Fechou portas vai para uns nove anos. Nos bons velhos tempos – antes da crise de 2008 – a casa das bonecas de juta era uma autêntica oficina de moda antiga. Chamava-se Flor da Agulha, uma pequena empresa de Martim Longo, criada em 1987, em pleno nordeste algarvio.
As quatro mulheres, que estiveram na base da sua constituição, não tinham mãos a medir para as encomendas que chegavam um pouco de todo o mundo. Mas, hoje, se não lhe deitarem a mão, o projecto acabará por morrer.
Com efeito, as artesãs, envelhecidas, perderam a capacidade de resposta e, as mais novas, viraram-se para outras modas. A oficina está fechada e, quer a Câmara de Alcoutim, quer a Universidade do Algarve ou a Direcção Regional da Cultura, ainda não encontraram formas de viabilizar o projecto. Que vale mais pelo que representa na memória colectiva de um povo e da sua forma de vida, do que pela sua importância económica, pois “ninguém pode viver apenas encostado a este negócio!”
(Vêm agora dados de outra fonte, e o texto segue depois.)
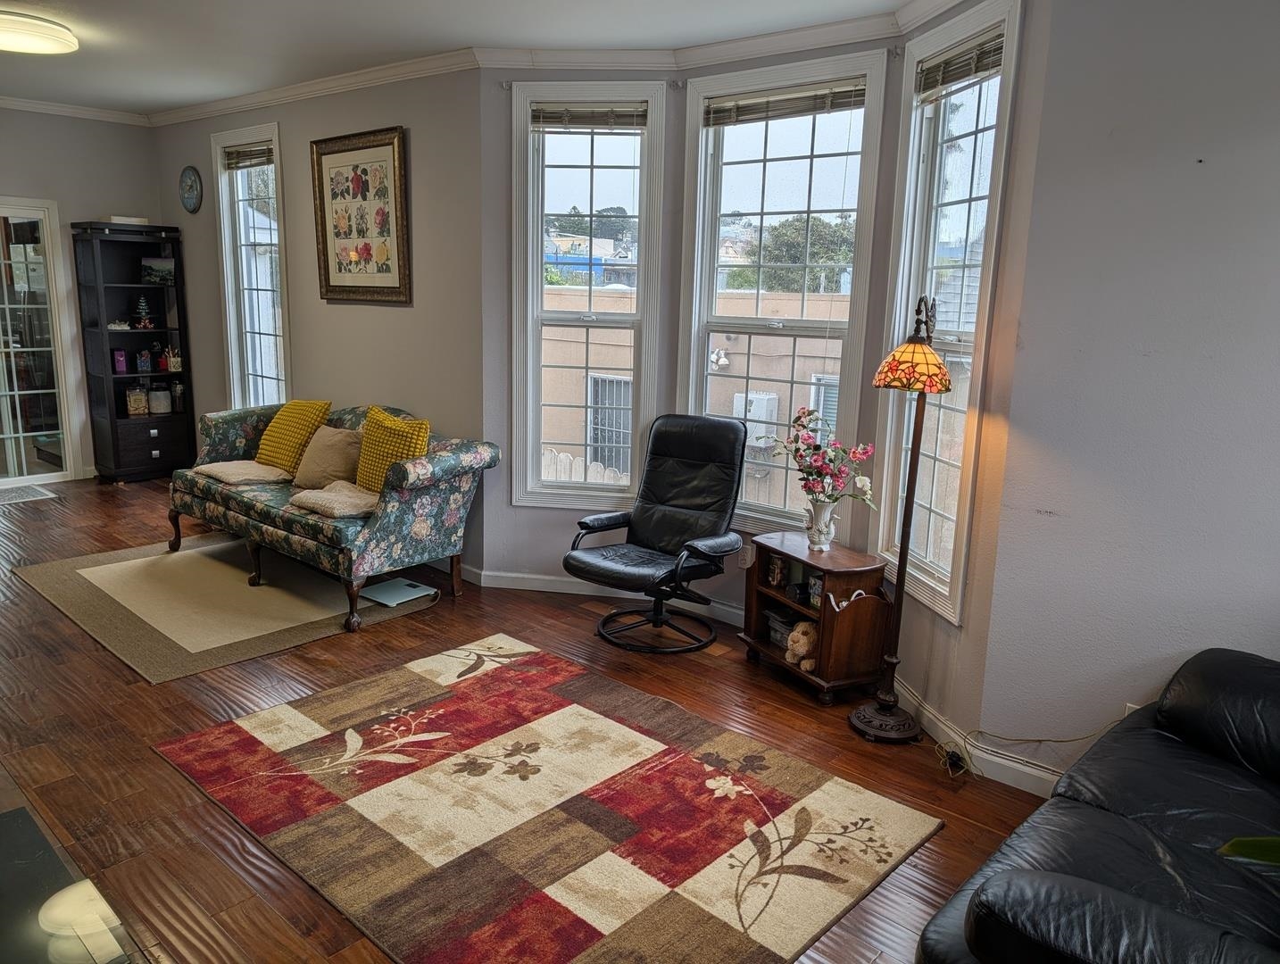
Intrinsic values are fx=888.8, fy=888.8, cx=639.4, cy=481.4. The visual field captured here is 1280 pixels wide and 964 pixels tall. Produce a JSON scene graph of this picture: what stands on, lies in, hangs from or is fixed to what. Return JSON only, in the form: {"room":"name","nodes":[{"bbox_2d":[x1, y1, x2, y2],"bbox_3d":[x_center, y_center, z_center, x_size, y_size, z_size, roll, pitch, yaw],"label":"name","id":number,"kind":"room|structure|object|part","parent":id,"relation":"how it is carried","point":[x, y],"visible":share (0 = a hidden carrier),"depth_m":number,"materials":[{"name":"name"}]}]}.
{"room":"living room","nodes":[
{"label":"living room","id":0,"kind":"room"},
{"bbox_2d":[0,106,160,477],"bbox_3d":[-5.212,-1.213,5.842,0.167,2.797,3.911,12,16,40],"label":"far wall","id":1,"kind":"structure","parent":0,"point":[117,189],"depth_m":6.67,"materials":[{"name":"grey paint"}]},
{"bbox_2d":[0,198,78,484],"bbox_3d":[-4.878,-0.978,6.471,0.135,2.090,1.191,12,16,40],"label":"glass door","id":2,"kind":"structure","parent":1,"relation":"in","point":[6,305],"depth_m":6.75,"materials":[{"name":"glass"}]},
{"bbox_2d":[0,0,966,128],"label":"crown molding","id":3,"kind":"structure","parent":1,"relation":"attached to","point":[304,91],"depth_m":4.36,"materials":[{"name":"white paint"}]},
{"bbox_2d":[153,66,481,573],"bbox_3d":[-2.294,-1.135,5.959,3.727,2.798,0.165,12,16,40],"label":"picture wall","id":4,"kind":"structure","parent":0,"point":[407,316],"depth_m":5.16,"materials":[{"name":"grey paint"}]},
{"bbox_2d":[179,165,202,213],"bbox_3d":[-3.260,-2.119,6.448,0.318,0.339,0.041,12,16,40],"label":"wall clock","id":5,"kind":"object","parent":4,"relation":"attached to","point":[195,181],"visible":0.98,"depth_m":6.43,"materials":[{"name":"blue"}]},
{"bbox_2d":[212,120,290,411],"bbox_3d":[-2.612,-1.263,6.166,0.934,2.204,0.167,12,16,40],"label":"window","id":6,"kind":"structure","parent":4,"relation":"in","point":[224,261],"depth_m":6.23,"materials":[{"name":"white glass"}]},
{"bbox_2d":[223,141,274,169],"bbox_3d":[-2.606,-2.179,5.957,0.688,0.132,0.048,12,16,40],"label":"window blind","id":7,"kind":"object","parent":6,"relation":"attached to","point":[240,152],"visible":0.85,"depth_m":5.96,"materials":[{"name":"brown wood"}]},
{"bbox_2d":[308,125,411,304],"bbox_3d":[-1.628,-1.518,5.164,0.839,0.954,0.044,12,16,40],"label":"framed picture","id":8,"kind":"object","parent":4,"relation":"attached to","point":[399,146],"visible":1,"depth_m":5.14},
{"bbox_2d":[0,0,931,115],"bbox_3d":[-1.628,-1.881,2.770,8.721,0.113,4.905,12,16,40],"label":"ceiling","id":9,"kind":"structure","parent":0,"point":[100,22],"depth_m":4.21,"materials":[{"name":"white paint"}]},
{"bbox_2d":[0,10,78,55],"bbox_3d":[-3.026,-2.142,4.243,0.561,0.099,0.560,12,16,40],"label":"ceiling light","id":10,"kind":"object","parent":9,"relation":"attached to","point":[62,40],"visible":0.98,"depth_m":4.19,"materials":[{"name":"white plastic"}]},
{"bbox_2d":[0,473,1055,963],"bbox_3d":[-1.851,0.873,3.560,9.763,0.102,5.157,12,16,40],"label":"floor","id":11,"kind":"structure","parent":0,"point":[776,694],"depth_m":3.24,"materials":[{"name":"brown wood"}]},
{"bbox_2d":[0,483,57,504],"bbox_3d":[-4.630,0.105,6.361,0.508,0.010,0.626,12,16,40],"label":"doormat","id":12,"kind":"object","parent":11,"relation":"in","point":[25,494],"visible":0.99,"depth_m":6.44,"materials":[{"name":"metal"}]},
{"bbox_2d":[0,795,144,963],"bbox_3d":[-1.443,1.045,1.715,1.193,0.325,0.706,12,16,40],"label":"glass table","id":13,"kind":"object","parent":11,"relation":"on","point":[20,951],"visible":0.97,"depth_m":1.84,"materials":[{"name":"glass"}]},
{"bbox_2d":[70,221,195,483],"bbox_3d":[-3.929,-0.974,6.948,0.417,1.949,0.647,12,16,40],"label":"bookcase","id":14,"kind":"object","parent":11,"relation":"on","point":[146,289],"visible":0.89,"depth_m":6.91,"materials":[{"name":"black wood"}]},
{"bbox_2d":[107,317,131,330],"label":"figurine","id":15,"kind":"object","parent":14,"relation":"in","point":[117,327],"visible":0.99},
{"bbox_2d":[112,348,128,373],"bbox_3d":[-3.942,-0.912,6.742,0.086,0.180,0.089,12,16,40],"label":"box","id":16,"kind":"object","parent":14,"relation":"in","point":[122,366],"visible":0.98,"depth_m":6.72,"materials":[{"name":"purple"}]},
{"bbox_2d":[106,214,149,224],"bbox_3d":[-3.820,-1.937,6.627,0.238,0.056,0.269,12,16,40],"label":"book","id":17,"kind":"object","parent":14,"relation":"on","point":[136,220],"visible":0.64,"depth_m":6.53,"materials":[{"name":"white"}]},
{"bbox_2d":[124,385,149,415],"bbox_3d":[-3.961,-0.636,6.997,0.154,0.233,0.116,-7,15,-35],"label":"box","id":18,"kind":"object","parent":14,"relation":"in","point":[141,409],"visible":0.99,"depth_m":6.96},
{"bbox_2d":[132,295,153,328],"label":"miniature christmas tree","id":19,"kind":"object","parent":14,"relation":"in","point":[141,303],"visible":0.99,"depth_m":7.01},
{"bbox_2d":[135,349,151,372],"bbox_3d":[-3.853,-0.935,6.900,0.094,0.175,0.102,12,16,40],"label":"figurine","id":20,"kind":"object","parent":14,"relation":"in","point":[144,361],"visible":0.99,"depth_m":6.87,"materials":[{"name":"blue"}]},
{"bbox_2d":[141,256,176,284],"bbox_3d":[-3.732,-1.626,6.886,0.236,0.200,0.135,-3,13,-19],"label":"picture","id":21,"kind":"object","parent":14,"relation":"in","point":[157,271],"visible":0.99,"depth_m":6.86},
{"bbox_2d":[148,385,172,415],"bbox_3d":[-3.790,-0.643,7.028,0.152,0.223,0.134,-7,15,-35],"label":"jar","id":22,"kind":"object","parent":14,"relation":"in","point":[162,409],"visible":1,"depth_m":6.98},
{"bbox_2d":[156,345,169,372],"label":"red bottle","id":23,"kind":"object","parent":14,"relation":"in","point":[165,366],"visible":0.99,"depth_m":6.85,"materials":[{"name":"red"}]},
{"bbox_2d":[165,345,182,372],"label":"pencil holder","id":24,"kind":"object","parent":14,"relation":"in","point":[176,359],"visible":0.99,"depth_m":6.88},
{"bbox_2d":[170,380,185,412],"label":"bottle","id":25,"kind":"object","parent":14,"relation":"in","point":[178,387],"visible":0.99,"depth_m":7.01,"materials":[{"name":"glass"}]},
{"bbox_2d":[11,533,439,683],"bbox_3d":[-2.138,0.546,4.763,1.919,0.012,1.584,12,16,40],"label":"area rug","id":26,"kind":"object","parent":11,"relation":"on","point":[203,560],"visible":0.88,"depth_m":4.48,"materials":[{"name":"beige carpet"}]},
{"bbox_2d":[169,401,493,632],"bbox_3d":[-1.766,0.056,4.966,2.002,0.881,0.868,12,16,40],"label":"floral sofa","id":27,"kind":"object","parent":26,"relation":"on","point":[248,504],"visible":0.84,"depth_m":4.52,"materials":[{"name":"fabric"}]},
{"bbox_2d":[191,459,290,486],"bbox_3d":[-2.272,-0.058,5.111,0.553,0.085,0.407,12,16,40],"label":"throw blanket","id":28,"kind":"object","parent":27,"relation":"on","point":[216,467],"visible":0.96,"depth_m":5.02,"materials":[{"name":"beige fabric"}]},
{"bbox_2d":[255,398,332,475],"bbox_3d":[-2.078,-0.273,5.313,0.502,0.418,0.290,12,16,40],"label":"yellow pillow","id":29,"kind":"object","parent":27,"relation":"on","point":[315,411],"visible":0.9,"depth_m":5.21,"materials":[{"name":"yellow fabric"}]},
{"bbox_2d":[291,424,364,490],"bbox_3d":[-1.742,-0.128,4.980,0.455,0.332,0.240,12,16,40],"label":"beige pillow","id":30,"kind":"object","parent":27,"relation":"on","point":[340,441],"visible":0.9,"depth_m":4.89,"materials":[{"name":"beige fabric"}]},
{"bbox_2d":[286,480,380,519],"bbox_3d":[-1.490,0.083,4.508,0.510,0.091,0.410,12,16,40],"label":"folded blanket","id":31,"kind":"object","parent":27,"relation":"on","point":[312,502],"visible":0.93,"depth_m":4.41,"materials":[{"name":"beige fabric"}]},
{"bbox_2d":[353,406,429,493],"bbox_3d":[-1.317,-0.145,4.706,0.521,0.441,0.255,12,16,40],"label":"yellow pillow","id":32,"kind":"object","parent":27,"relation":"on","point":[386,422],"visible":0.73,"depth_m":4.63,"materials":[{"name":"yellow fabric"}]},
{"bbox_2d":[358,575,435,606],"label":"bathroom scale","id":33,"kind":"object","parent":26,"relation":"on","point":[383,594],"visible":0.97,"depth_m":4.63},
{"bbox_2d":[157,635,939,963],"bbox_3d":[-0.375,0.991,2.935,2.123,0.014,1.575,12,16,40],"label":"area rug","id":34,"kind":"object","parent":11,"relation":"on","point":[606,727],"visible":0.99,"depth_m":2.74,"materials":[{"name":"carpet"}]},
{"bbox_2d":[560,414,749,652],"bbox_3d":[0.094,0.226,4.192,0.733,1.000,0.846,12,16,40],"label":"recliner chair","id":35,"kind":"object","parent":11,"relation":"on","point":[727,436],"visible":0.99,"depth_m":4.23,"materials":[{"name":"black leather"}]},
{"bbox_2d":[739,531,893,704],"bbox_3d":[0.744,0.563,3.827,0.351,0.546,0.604,-4,13,-26],"label":"wooden cabinet","id":36,"kind":"object","parent":11,"relation":"on","point":[757,607],"visible":0.83,"depth_m":3.65,"materials":[{"name":"brown wood"}]},
{"bbox_2d":[766,553,788,588],"bbox_3d":[0.616,0.398,3.970,0.072,0.145,0.089,-5,13,-27],"label":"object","id":37,"kind":"object","parent":36,"relation":"in","point":[778,570],"visible":0.99,"depth_m":3.95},
{"bbox_2d":[764,606,798,647],"bbox_3d":[0.682,0.661,3.999,0.168,0.122,0.211,-5,13,-27],"label":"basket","id":38,"kind":"object","parent":36,"relation":"in","point":[776,631],"visible":0.49,"depth_m":3.99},
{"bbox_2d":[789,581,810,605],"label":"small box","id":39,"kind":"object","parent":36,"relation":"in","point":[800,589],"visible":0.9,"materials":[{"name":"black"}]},
{"bbox_2d":[783,620,817,669],"bbox_3d":[0.707,0.688,3.802,0.177,0.183,0.154,-5,14,-29],"label":"stuffed animal","id":40,"kind":"object","parent":36,"relation":"in","point":[789,644],"visible":0.94,"depth_m":3.76},
{"bbox_2d":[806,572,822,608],"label":"small box","id":41,"kind":"object","parent":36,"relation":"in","point":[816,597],"visible":0.59,"depth_m":3.73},
{"bbox_2d":[803,497,838,551],"bbox_3d":[0.766,0.181,3.786,0.134,0.219,0.143,-3,13,-20],"label":"flower vase","id":42,"kind":"object","parent":36,"relation":"on","point":[821,518],"visible":0.94,"depth_m":3.74,"materials":[{"name":"white ceramic"}]},
{"bbox_2d":[771,407,877,505],"bbox_3d":[0.754,-0.067,3.699,0.378,0.444,0.448,-4,13,-25],"label":"flower bouquet","id":43,"kind":"object","parent":42,"relation":"in","point":[802,425],"visible":0.95,"depth_m":3.65,"materials":[{"name":"plant"}]},
{"bbox_2d":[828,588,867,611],"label":"cable","id":44,"kind":"object","parent":36,"relation":"attached to","point":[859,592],"visible":0.92,"depth_m":3.52,"materials":[{"name":"white"}]},
{"bbox_2d":[847,295,950,741],"bbox_3d":[0.962,0.140,3.236,0.337,1.630,0.355,12,16,40],"label":"floor lamp","id":45,"kind":"object","parent":11,"relation":"on","point":[904,546],"visible":0.99,"depth_m":3.24,"materials":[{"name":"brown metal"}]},
{"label":"lamp base","id":46,"kind":"part","parent":45,"relation":"part of","materials":[{"name":"metal"}]},
{"bbox_3d":[0.970,-0.421,3.137,0.304,0.185,0.294,-3,13,-22],"label":"lamp shade","id":47,"kind":"part","parent":45,"relation":"part of","materials":[{"name":"orange"}]},
{"bbox_2d":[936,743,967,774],"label":"power adapter","id":48,"kind":"object","parent":11,"relation":"on","point":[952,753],"visible":0.77,"depth_m":3.13,"materials":[{"name":"black plastic"}]},
{"bbox_2d":[944,716,1127,786],"bbox_3d":[1.337,0.885,2.990,0.551,0.308,0.343,12,16,40],"label":"power cord","id":49,"kind":"object","parent":11,"relation":"on","point":[1042,740],"visible":0.61,"depth_m":3.08,"materials":[{"name":"plastic"}]},
{"bbox_2d":[915,647,1279,963],"bbox_3d":[1.339,0.849,1.846,0.946,0.846,1.806,12,16,40],"label":"leather sofa","id":50,"kind":"object","parent":11,"relation":"on","point":[1162,819],"visible":1,"depth_m":1.92,"materials":[{"name":"black leather"}]},
{"bbox_2d":[1216,834,1279,866],"bbox_3d":[1.223,0.637,1.371,0.554,0.405,0.524,-1,12,-14],"label":"plant leaf","id":51,"kind":"object","parent":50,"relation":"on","point":[1233,845],"visible":0.93,"depth_m":1.48,"materials":[{"name":"green plant"}]},
{"bbox_2d":[472,2,1041,767],"bbox_3d":[0.389,-0.616,3.918,2.697,2.811,0.843,12,16,40],"label":"bay wall","id":52,"kind":"structure","parent":0,"point":[511,512],"depth_m":4.07,"materials":[{"name":"paint"}]},
{"bbox_2d":[507,81,665,506],"bbox_3d":[-0.281,-0.895,4.698,0.779,2.177,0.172,3,12,7],"label":"window","id":53,"kind":"structure","parent":52,"relation":"in","point":[638,313],"depth_m":4.66,"materials":[{"name":"white glass"}]},
{"bbox_2d":[531,102,648,130],"bbox_3d":[-0.247,-1.825,4.457,0.581,0.117,0.046,3,12,7],"label":"window blind","id":54,"kind":"object","parent":53,"relation":"attached to","point":[614,118],"visible":0.99,"depth_m":4.44,"materials":[{"name":"brown wood"}]},
{"bbox_2d":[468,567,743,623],"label":"baseboard","id":55,"kind":"structure","parent":52,"relation":"attached to","point":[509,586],"depth_m":4.75,"materials":[{"name":"white paint"}]},
{"bbox_2d":[739,544,753,568],"bbox_3d":[0.521,0.367,4.363,0.073,0.116,0.010,12,16,40],"label":"wall socket","id":56,"kind":"object","parent":52,"relation":"attached to","point":[745,565],"visible":0.82,"depth_m":4.36,"materials":[{"name":"white plastic"}]},
{"bbox_2d":[674,46,888,539],"bbox_3d":[0.631,-0.781,4.296,1.005,2.224,0.165,12,16,40],"label":"center window","id":57,"kind":"structure","parent":52,"relation":"in","point":[773,332],"depth_m":4.26,"materials":[{"name":"white glass"}]},
{"bbox_2d":[700,79,864,127],"bbox_3d":[0.641,-1.714,4.045,0.829,0.117,0.044,10,15,35],"label":"window blind","id":58,"kind":"object","parent":57,"relation":"attached to","point":[740,107],"visible":0.98,"depth_m":4.02,"materials":[{"name":"brown wood"}]},
{"bbox_2d":[874,0,1021,623],"bbox_3d":[1.168,-0.579,3.378,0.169,2.161,0.684,-1,12,-13],"label":"window","id":59,"kind":"structure","parent":52,"relation":"in","point":[936,162],"depth_m":3.41,"materials":[{"name":"white glass"}]},
{"bbox_2d":[915,31,1005,97],"bbox_3d":[1.164,-1.501,3.218,0.050,0.128,0.542,-1,12,-12],"label":"window blind","id":60,"kind":"object","parent":59,"relation":"attached to","point":[947,72],"visible":0.81,"depth_m":3.21,"materials":[{"name":"brown wood"}]},
{"bbox_2d":[972,0,1279,781],"bbox_3d":[2.170,-0.165,2.179,2.363,2.748,0.160,12,16,40],"label":"right wall","id":61,"kind":"structure","parent":0,"point":[1209,165],"depth_m":2.66,"materials":[{"name":"paint"}]},
{"bbox_2d":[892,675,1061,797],"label":"baseboard","id":62,"kind":"structure","parent":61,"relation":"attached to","point":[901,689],"depth_m":3.17,"materials":[{"name":"white paint"}]},
{"bbox_2d":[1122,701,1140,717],"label":"wall socket","id":63,"kind":"object","parent":61,"relation":"attached to","point":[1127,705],"visible":0.17,"depth_m":2.82,"materials":[{"name":"white plastic"}]},
{"label":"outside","id":64,"kind":"structure","parent":0,"visible":0},
{"bbox_2d":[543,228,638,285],"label":"building","id":65,"kind":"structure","parent":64,"point":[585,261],"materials":[{"name":"blue paint"}]},
{"bbox_2d":[540,282,850,506],"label":"neighboring building","id":66,"kind":"structure","parent":64,"point":[716,351],"materials":[{"name":"beige paint"}]},
{"bbox_2d":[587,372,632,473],"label":"window","id":67,"kind":"structure","parent":66,"relation":"in","point":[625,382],"depth_m":10.68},
{"bbox_2d":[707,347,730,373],"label":"security light","id":68,"kind":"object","parent":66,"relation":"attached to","point":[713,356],"visible":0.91,"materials":[{"name":"white plastic"}]},
{"bbox_2d":[732,390,779,442],"bbox_3d":[1.486,-0.801,11.373,0.534,0.625,0.475,12,16,40],"label":"air conditioner","id":69,"kind":"object","parent":66,"relation":"attached to","point":[752,395],"visible":0.68,"depth_m":11.23,"materials":[{"name":"white plastic"}]},
{"bbox_2d":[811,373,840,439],"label":"window","id":70,"kind":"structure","parent":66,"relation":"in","point":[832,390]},
{"label":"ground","id":71,"kind":"structure","parent":64,"visible":0},
{"bbox_2d":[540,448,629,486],"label":"picket fence","id":72,"kind":"object","parent":71,"relation":"on","point":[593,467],"visible":0.18,"depth_m":8.86,"materials":[{"name":"white wood"}]},
{"bbox_2d":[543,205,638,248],"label":"tree","id":73,"kind":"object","parent":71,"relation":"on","point":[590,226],"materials":[{"name":"green plant"}]},
{"bbox_2d":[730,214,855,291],"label":"tree","id":74,"kind":"object","parent":71,"relation":"on","point":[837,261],"visible":0.42,"materials":[{"name":"green plant"}]}
]}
Apesar da crise e embora com menos encomendas, as bonecas de juta continuam a sair pelo mundo fora: Ti Antónia, Tia Rosa, Ti Ana ou Tia Lurdes, são apenas alguns nomes de figuras da terra que sobreviveram ao tempo na personalização das bonecas.
É a arte de representar com memória a cultura de um povo e as suas actividades tradicionais já desaparecidas ou em vias disso. São trabalhos genuínos feitos à mão e muita paciência: agulha, tesoura, fio e a arte nas mãos de Lisete, Otília, Hermínia e Ilda (já falecida).
O boneco – como explicou Lisete – é trabalhado numa estrutura em arame e de acordo com o ofício que a figura representa. Depois, trabalho de designer sobre o pano que é feito de sarapilheira extraído da juta que lhe dá o nome.
“Nós damos a estas bonecas todo o nosso carinho porque cada uma delas foram inspiradas em pessoas reais que nós conhecemos quando eram vivas e nas actividades que elas tinham, por exemplo, na ceifa, no pão, no trabalho do linho e da lã, na empreita e cestaria, nos bordados ou nas rendas. Os homens são acompanhados pelas alfaias agrícolas, a enxada e a charrua, por exemplo. São pessoas que não morreram porque vivem através de nós e percorrem o mundo”.
Todas juntas dariam um museu com memórias do passado da terra. Uma forma de viver que se vai perdendo. E têm nomes essas bonecas. Não são barbies, nem de porcelana. Vestem roupas grosseiras e não sorriem. Mas são bonitas, originais, autênticas. Feitas com amor como quem embala um filho.
Vêm do interior serrano, na memória de um Algarve perdido no tempo e que corre o risco de morrer para sempre! Com as bonecas!